Extract to read →
════════════════

Health check that doesn't check the job path. /healthz returning 200 while the worker's job goroutines are deadlocked is silent failure. Liveness should include: can I query the DB, and did a job complete recently?
Goroutine leak on external call. A goroutine blocked on http.Get or WaitForNotification with no context deadline is invisible to the pool but counts against system resources. Every blocking call needs a context with a deadline.
Single retry loop with no dead-letter. Jobs that fail repeatedly should be moved to a dead-letter state, not retried forever. Unbounded retries saturate the queue and starve healthy jobs.
Alert on errors, not absence of success. Error-rate alerts miss the failure mode where no errors are produced (silent stall). Monitor success rate and recency, not just error count.

════════════════

Aim of the task →
What does the text on worker failure modes say should happen to jobs that fail repeatedly? The lines have nothing to do with the text on worker failure modes.

Provided material →
════════════════

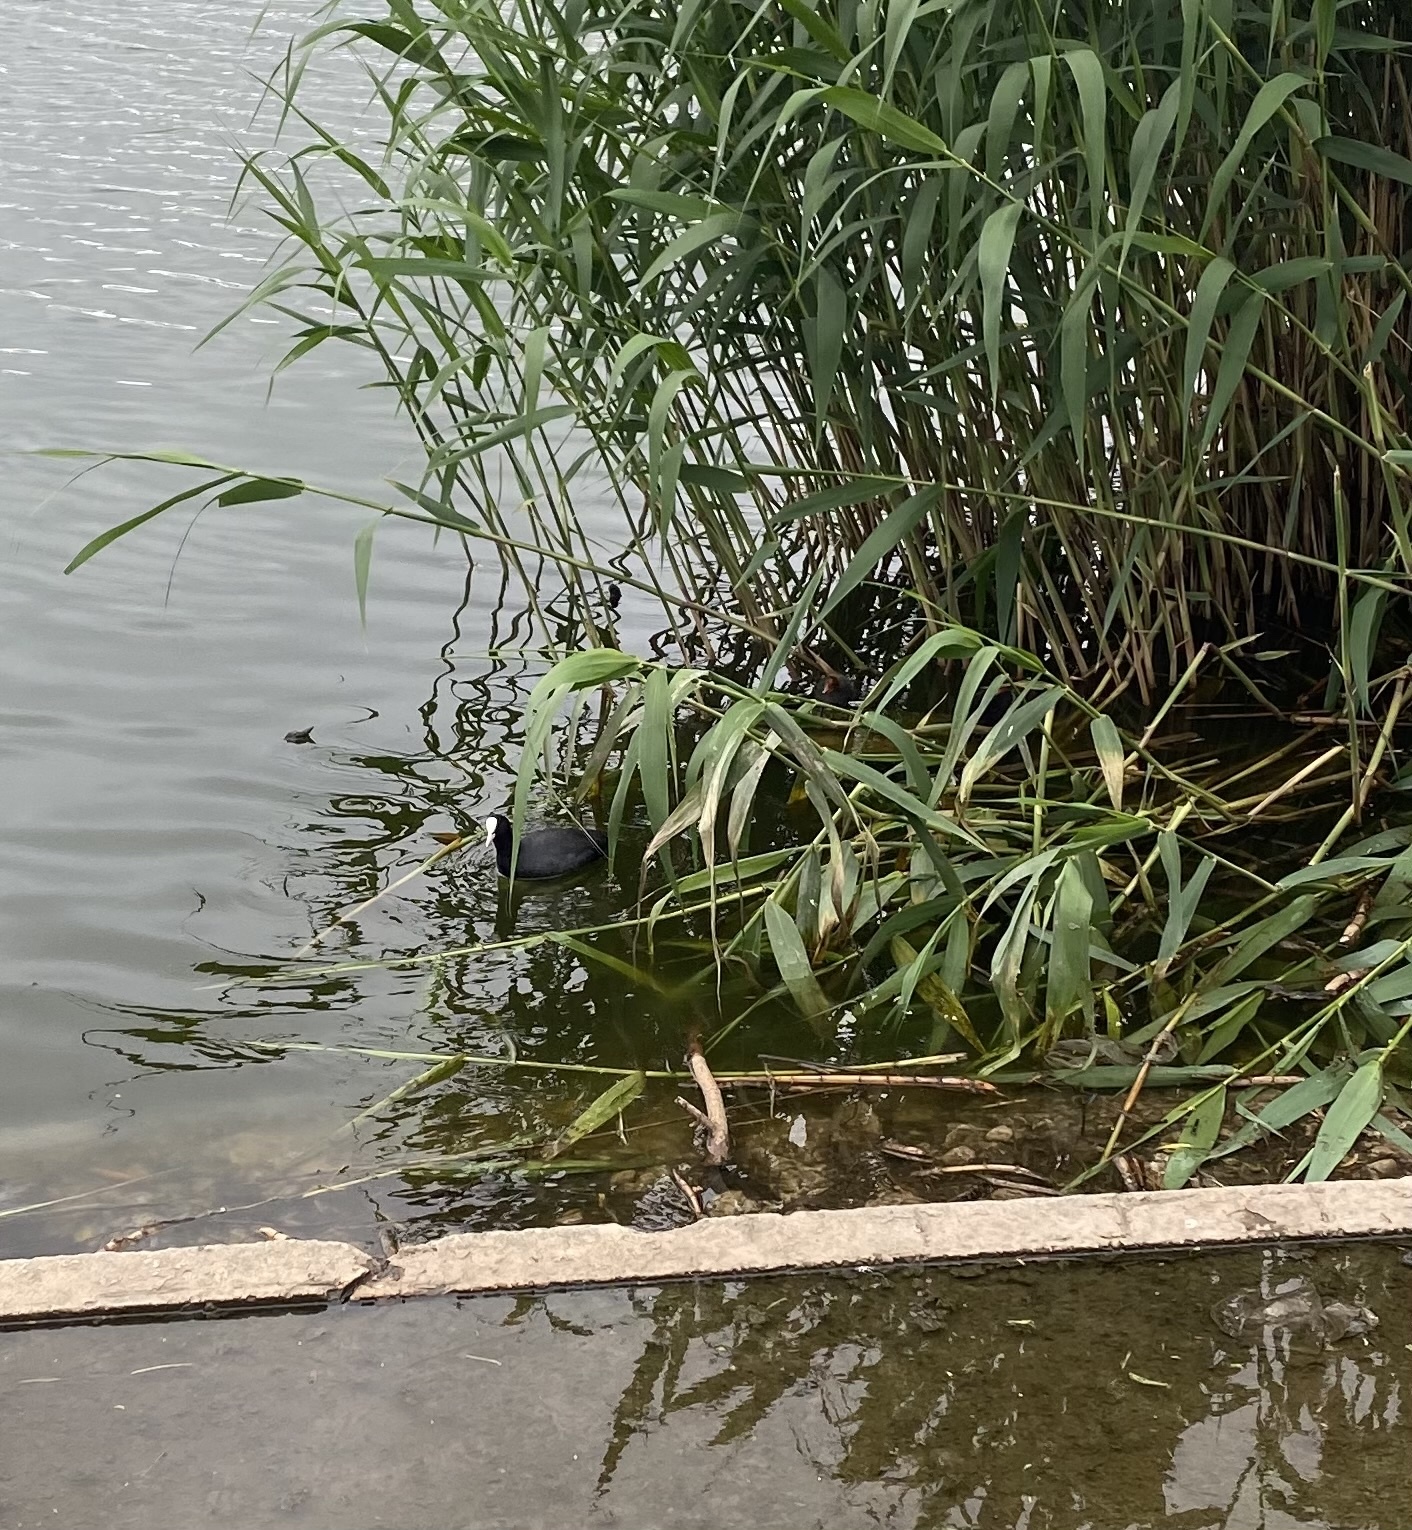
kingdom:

════════════════

Written solution →
They should be moved to a dead-letter state instead of being retried forever.